Artificial intelligence reforges intelligent fibers

Abstract

Intelligent fibers serve as versatile functional interfaces facilitating bidirectional human-environment interaction and constitute foundational elements for next-generation wearable computing/human interaction systems. These intelligent fibers and wearables exhibit multifunctional capabilities, including perception or response to external stimuli, energy harvesting/storage, microclimate regulation, information transmission, and expansive multifunctionality [1][2][3]. The design of intelligent fibers entails complex multiscale parameter coupling, spanning from nanoscale building block feature to macrostructure optimized for wearable applications. The intricate multiscale composition-structure-property relationship, sensitive dependence of the fabrication parameters and unpredictable performance optimization in varied application scenarios, exceed the management and decoupling capability of conventional data systems, computational resources, and modeling approaches.
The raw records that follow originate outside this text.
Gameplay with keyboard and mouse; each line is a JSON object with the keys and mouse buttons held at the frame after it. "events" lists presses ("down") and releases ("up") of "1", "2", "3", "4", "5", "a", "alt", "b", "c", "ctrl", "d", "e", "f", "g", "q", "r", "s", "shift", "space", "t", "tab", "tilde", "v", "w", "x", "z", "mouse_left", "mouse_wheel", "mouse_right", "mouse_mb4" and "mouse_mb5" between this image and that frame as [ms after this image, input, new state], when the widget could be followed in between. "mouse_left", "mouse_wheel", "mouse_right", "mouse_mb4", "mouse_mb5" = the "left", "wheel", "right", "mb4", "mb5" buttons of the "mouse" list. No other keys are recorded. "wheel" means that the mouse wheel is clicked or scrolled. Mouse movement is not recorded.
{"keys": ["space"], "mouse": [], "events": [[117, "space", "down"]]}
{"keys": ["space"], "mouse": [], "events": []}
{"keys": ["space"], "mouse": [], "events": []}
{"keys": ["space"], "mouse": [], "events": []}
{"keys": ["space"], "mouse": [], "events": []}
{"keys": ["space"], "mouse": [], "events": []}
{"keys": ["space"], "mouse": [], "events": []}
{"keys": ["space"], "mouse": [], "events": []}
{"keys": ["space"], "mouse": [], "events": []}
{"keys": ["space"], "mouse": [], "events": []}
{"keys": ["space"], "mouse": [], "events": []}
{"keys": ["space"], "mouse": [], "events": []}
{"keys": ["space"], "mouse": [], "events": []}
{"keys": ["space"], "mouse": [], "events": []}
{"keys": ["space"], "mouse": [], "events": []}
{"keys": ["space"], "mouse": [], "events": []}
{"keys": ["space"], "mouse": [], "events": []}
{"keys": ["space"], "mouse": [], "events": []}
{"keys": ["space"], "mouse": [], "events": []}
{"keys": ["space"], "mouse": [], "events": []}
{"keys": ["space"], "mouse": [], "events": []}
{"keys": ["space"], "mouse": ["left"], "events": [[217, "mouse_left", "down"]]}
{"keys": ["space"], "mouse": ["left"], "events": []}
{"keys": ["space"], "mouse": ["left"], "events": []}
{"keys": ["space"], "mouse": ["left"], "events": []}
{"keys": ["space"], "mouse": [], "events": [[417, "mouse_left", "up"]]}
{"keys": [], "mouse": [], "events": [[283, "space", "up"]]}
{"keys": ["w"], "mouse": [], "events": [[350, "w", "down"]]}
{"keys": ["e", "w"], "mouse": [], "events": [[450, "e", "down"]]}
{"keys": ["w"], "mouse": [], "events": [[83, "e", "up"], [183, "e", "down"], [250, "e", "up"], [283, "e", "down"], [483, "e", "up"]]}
Artificial intelligence (AI) provides essential methodologies for addressing these multi-scenario and cross-scale complexities, enabling a compelling synergy. For instance, intelligent fiber could serve as AI-driven terminals for signal acquisition and processing, while conversely, AI-accelerated algorithm and modeling could accelerate the cross scale structural design of intelligent fibers. This dual role necessitates a paradigm shift toward AI for Science (AI4S) frameworks in fiber materials research [4], driving concerted efforts to integrate AI throughout the material design and discovery pipeline. Figure 1 schematically illustrates this multiscale design paradigm and the AI-empowered workflow for intelligent fibrous materials.